Tareas del ejercicio:
1 – Por favor, devuelve sin cambios el fragmento del texto sobre la libertad de enseñanza desde "La libertad de enseñanza, intentan" hasta "y no educativa.".
2 – En el texto sobre la libertad de enseñanza, ¿qué no puede ser esa libertad según el argumento de Carrasco, Donoso y Elacqua?

Texto proporcionado:
La respuesta de Carrasco, Donoso y Elacqua intenta volver compatible la prohibición de la selección con la libertad de enseñanza. Desafortunadamente, su reflexión parte de la libertad de las familias y las comunidades como entes privados, no de la libertad de los niños a socializarse en las instituciones públicas, ni de la sociedad de auto-determinarse a través de la educación.
La libertad de enseñanza, intentan argumentar, no puede ser libertad de segregación. Pero aquí Fontaine y Urzúa tienen un buen punto: si la libertad de enseñanza no garantiza la libertad de segregación en virtud dela religión, la lengua o un vínculo comunitario, más bien parece una libertad de mercado, y no educativa.
Tienen razón: la bandera conservadora que levantan es trastocada con el fin a la selección. Pero sus contradictores también la tienen: la libertad secular de los privados no se anula con la medida propuesta, siempre y cuando haya un voucher universal y no exista copago. Incluso, sin trabas selectivas, la competencia entre las instituciones -tal como decían los economistas neoclásicos en su defensa de la moderna propiedad privada- puede traer beneficios comunes.

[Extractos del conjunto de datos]

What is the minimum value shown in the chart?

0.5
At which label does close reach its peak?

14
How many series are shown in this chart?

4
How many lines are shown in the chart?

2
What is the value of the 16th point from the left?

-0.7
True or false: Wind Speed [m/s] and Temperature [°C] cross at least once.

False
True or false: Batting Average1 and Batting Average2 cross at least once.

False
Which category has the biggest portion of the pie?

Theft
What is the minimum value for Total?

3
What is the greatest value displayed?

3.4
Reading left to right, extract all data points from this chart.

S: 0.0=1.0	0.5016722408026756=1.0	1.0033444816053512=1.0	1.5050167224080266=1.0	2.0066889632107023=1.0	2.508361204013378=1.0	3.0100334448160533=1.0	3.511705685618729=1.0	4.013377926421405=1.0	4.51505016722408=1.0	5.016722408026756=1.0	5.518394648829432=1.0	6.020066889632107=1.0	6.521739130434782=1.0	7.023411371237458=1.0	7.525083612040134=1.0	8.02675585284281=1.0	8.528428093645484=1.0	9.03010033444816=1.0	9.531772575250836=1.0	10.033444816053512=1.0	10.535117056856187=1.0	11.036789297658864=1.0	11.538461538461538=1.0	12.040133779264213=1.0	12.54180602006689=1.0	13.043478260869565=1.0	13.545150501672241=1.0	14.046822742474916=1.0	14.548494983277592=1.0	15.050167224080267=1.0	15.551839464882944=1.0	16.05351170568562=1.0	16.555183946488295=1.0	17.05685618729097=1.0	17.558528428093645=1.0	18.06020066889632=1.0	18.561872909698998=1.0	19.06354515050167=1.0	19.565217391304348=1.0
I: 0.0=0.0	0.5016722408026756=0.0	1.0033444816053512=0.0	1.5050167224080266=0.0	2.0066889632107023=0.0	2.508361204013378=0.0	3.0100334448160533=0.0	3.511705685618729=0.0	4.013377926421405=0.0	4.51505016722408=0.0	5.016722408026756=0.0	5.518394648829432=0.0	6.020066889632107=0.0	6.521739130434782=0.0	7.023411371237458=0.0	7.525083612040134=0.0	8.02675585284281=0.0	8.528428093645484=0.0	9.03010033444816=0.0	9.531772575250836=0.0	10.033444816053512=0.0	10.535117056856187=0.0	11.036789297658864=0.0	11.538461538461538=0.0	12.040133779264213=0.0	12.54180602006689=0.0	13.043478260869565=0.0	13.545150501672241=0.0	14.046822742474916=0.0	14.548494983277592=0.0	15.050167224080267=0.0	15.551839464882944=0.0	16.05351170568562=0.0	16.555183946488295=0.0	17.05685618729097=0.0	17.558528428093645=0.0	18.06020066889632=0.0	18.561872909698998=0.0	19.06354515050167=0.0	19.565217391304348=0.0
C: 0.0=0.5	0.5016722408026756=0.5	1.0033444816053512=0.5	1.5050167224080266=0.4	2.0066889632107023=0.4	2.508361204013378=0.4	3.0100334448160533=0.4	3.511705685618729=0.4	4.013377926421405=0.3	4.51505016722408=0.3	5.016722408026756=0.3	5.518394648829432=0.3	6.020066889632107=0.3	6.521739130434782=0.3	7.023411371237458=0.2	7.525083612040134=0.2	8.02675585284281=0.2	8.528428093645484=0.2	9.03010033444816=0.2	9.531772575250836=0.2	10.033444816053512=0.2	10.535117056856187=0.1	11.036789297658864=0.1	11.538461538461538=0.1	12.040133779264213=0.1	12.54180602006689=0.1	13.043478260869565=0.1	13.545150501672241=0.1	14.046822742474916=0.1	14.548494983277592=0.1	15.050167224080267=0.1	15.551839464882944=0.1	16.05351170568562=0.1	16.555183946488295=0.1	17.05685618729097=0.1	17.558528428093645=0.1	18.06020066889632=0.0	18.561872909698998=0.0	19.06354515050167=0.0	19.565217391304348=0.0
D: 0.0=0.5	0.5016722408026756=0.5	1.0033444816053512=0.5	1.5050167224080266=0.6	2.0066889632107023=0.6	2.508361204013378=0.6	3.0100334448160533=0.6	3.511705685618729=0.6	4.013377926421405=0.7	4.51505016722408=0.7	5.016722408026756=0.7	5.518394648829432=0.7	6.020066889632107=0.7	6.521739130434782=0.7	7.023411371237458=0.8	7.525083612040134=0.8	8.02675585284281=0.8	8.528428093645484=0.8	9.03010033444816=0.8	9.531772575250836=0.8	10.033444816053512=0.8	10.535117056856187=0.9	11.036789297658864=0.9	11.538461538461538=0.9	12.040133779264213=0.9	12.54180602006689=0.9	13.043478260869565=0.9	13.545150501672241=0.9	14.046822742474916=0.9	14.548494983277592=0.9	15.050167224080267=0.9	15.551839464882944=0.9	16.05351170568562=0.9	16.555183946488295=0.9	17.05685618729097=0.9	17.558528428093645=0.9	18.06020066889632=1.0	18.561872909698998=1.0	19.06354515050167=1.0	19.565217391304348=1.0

Respuestas en orden:
1 –
La libertad de enseñanza, intentan argumentar, no puede ser libertad de segregación. Pero aquí Fontaine y Urzúa tienen un buen punto: si la libertad de enseñanza no garantiza la libertad de segregación en virtud dela religión, la lengua o un vínculo comunitario, más bien parece una libertad de mercado, y no educativa.

2 – No puede ser libertad de segregación.